» **THE DATA**
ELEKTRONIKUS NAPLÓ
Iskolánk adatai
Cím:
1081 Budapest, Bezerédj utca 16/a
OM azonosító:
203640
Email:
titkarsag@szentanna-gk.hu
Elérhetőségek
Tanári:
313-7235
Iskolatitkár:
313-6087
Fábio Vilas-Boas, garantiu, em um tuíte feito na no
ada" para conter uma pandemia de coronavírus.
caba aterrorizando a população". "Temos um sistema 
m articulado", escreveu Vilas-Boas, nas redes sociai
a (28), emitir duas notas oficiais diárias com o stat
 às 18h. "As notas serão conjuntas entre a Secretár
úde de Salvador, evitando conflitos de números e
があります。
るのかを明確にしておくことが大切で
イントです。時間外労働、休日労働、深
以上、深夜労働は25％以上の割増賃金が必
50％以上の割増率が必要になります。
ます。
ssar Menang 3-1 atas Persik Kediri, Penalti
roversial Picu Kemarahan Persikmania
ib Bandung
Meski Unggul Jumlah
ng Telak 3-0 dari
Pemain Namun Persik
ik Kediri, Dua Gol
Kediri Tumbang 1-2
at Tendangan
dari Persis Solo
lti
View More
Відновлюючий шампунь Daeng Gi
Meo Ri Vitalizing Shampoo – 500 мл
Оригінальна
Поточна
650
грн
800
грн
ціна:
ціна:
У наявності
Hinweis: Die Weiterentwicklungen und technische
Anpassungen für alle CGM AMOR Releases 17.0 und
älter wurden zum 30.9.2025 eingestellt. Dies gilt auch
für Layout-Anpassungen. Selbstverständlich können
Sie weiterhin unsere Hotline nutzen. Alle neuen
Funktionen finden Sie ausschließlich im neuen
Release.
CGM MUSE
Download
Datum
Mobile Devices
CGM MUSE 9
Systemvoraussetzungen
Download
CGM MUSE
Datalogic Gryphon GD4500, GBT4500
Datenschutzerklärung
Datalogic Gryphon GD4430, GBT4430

» **YOUR ASSIGNMENT**
Having looked over the entries above, reproduce all of them exactly.

» **COMPLETED EXERCISE**
ELEKTRONIKUS NAPLÓ
Iskolánk adatai
Cím:
1081 Budapest, Bezerédj utca 16/a
OM azonosító:
203640
Email:
titkarsag@szentanna-gk.hu
Elérhetőségek
Tanári:
313-7235
Iskolatitkár:
313-6087
Fábio Vilas-Boas, garantiu, em um tuíte feito na no
ada" para conter uma pandemia de coronavírus.
caba aterrorizando a população". "Temos um sistema 
m articulado", escreveu Vilas-Boas, nas redes sociai
a (28), emitir duas notas oficiais diárias com o stat
 às 18h. "As notas serão conjuntas entre a Secretár
úde de Salvador, evitando conflitos de números e
があります。
るのかを明確にしておくことが大切で
イントです。時間外労働、休日労働、深
以上、深夜労働は25％以上の割増賃金が必
50％以上の割増率が必要になります。
ます。
ssar Menang 3-1 atas Persik Kediri, Penalti
roversial Picu Kemarahan Persikmania
ib Bandung
Meski Unggul Jumlah
ng Telak 3-0 dari
Pemain Namun Persik
ik Kediri, Dua Gol
Kediri Tumbang 1-2
at Tendangan
dari Persis Solo
lti
View More
Відновлюючий шампунь Daeng Gi
Meo Ri Vitalizing Shampoo – 500 мл
Оригінальна
Поточна
650
грн
800
грн
ціна:
ціна:
У наявності
Hinweis: Die Weiterentwicklungen und technische
Anpassungen für alle CGM AMOR Releases 17.0 und
älter wurden zum 30.9.2025 eingestellt. Dies gilt auch
für Layout-Anpassungen. Selbstverständlich können
Sie weiterhin unsere Hotline nutzen. Alle neuen
Funktionen finden Sie ausschließlich im neuen
Release.
CGM MUSE
Download
Datum
Mobile Devices
CGM MUSE 9
Systemvoraussetzungen
Download
CGM MUSE
Datalogic Gryphon GD4500, GBT4500
Datenschutzerklärung
Datalogic Gryphon GD4430, GBT4430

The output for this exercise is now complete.